* What is expected
From the line with "Новости, трансляция проекты для after" through the line with "возникнет чрезмерная влага, плесень", repeat the entries verbatim, both end lines included, and add nothing.

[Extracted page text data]

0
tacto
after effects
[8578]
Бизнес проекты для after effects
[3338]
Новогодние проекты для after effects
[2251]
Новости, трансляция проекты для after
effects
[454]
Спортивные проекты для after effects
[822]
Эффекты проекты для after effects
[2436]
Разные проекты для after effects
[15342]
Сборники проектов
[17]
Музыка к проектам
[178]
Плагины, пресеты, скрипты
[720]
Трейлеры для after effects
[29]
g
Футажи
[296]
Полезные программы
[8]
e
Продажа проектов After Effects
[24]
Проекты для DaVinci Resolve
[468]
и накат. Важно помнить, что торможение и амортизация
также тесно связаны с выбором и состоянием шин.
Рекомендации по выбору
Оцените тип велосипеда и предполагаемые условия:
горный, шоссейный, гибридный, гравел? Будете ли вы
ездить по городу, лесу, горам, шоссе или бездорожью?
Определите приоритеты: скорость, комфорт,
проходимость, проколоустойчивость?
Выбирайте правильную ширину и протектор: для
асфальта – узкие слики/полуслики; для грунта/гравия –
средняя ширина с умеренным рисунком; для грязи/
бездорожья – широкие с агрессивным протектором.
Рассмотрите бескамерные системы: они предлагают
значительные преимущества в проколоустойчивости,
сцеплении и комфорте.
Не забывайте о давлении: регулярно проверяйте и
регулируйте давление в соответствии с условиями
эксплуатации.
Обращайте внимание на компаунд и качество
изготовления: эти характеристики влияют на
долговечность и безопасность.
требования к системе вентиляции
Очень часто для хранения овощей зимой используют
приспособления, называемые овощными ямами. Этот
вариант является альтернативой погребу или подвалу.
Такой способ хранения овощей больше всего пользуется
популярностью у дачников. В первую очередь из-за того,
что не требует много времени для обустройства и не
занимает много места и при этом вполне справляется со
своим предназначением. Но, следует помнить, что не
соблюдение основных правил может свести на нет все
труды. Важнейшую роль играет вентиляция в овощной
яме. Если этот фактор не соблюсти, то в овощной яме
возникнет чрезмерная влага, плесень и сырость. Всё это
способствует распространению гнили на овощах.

* Response area
Новости, трансляция проекты для after
effects
[454]
Спортивные проекты для after effects
[822]
Эффекты проекты для after effects
[2436]
Разные проекты для after effects
[15342]
Сборники проектов
[17]
Музыка к проектам
[178]
Плагины, пресеты, скрипты
[720]
Трейлеры для after effects
[29]
g
Футажи
[296]
Полезные программы
[8]
e
Продажа проектов After Effects
[24]
Проекты для DaVinci Resolve
[468]
и накат. Важно помнить, что торможение и амортизация
также тесно связаны с выбором и состоянием шин.
Рекомендации по выбору
Оцените тип велосипеда и предполагаемые условия:
горный, шоссейный, гибридный, гравел? Будете ли вы
ездить по городу, лесу, горам, шоссе или бездорожью?
Определите приоритеты: скорость, комфорт,
проходимость, проколоустойчивость?
Выбирайте правильную ширину и протектор: для
асфальта – узкие слики/полуслики; для грунта/гравия –
средняя ширина с умеренным рисунком; для грязи/
бездорожья – широкие с агрессивным протектором.
Рассмотрите бескамерные системы: они предлагают
значительные преимущества в проколоустойчивости,
сцеплении и комфорте.
Не забывайте о давлении: регулярно проверяйте и
регулируйте давление в соответствии с условиями
эксплуатации.
Обращайте внимание на компаунд и качество
изготовления: эти характеристики влияют на
долговечность и безопасность.
требования к системе вентиляции
Очень часто для хранения овощей зимой используют
приспособления, называемые овощными ямами. Этот
вариант является альтернативой погребу или подвалу.
Такой способ хранения овощей больше всего пользуется
популярностью у дачников. В первую очередь из-за того,
что не требует много времени для обустройства и не
занимает много места и при этом вполне справляется со
своим предназначением. Но, следует помнить, что не
соблюдение основных правил может свести на нет все
труды. Важнейшую роль играет вентиляция в овощной
яме. Если этот фактор не соблюсти, то в овощной яме
возникнет чрезмерная влага, плесень и сырость. Всё это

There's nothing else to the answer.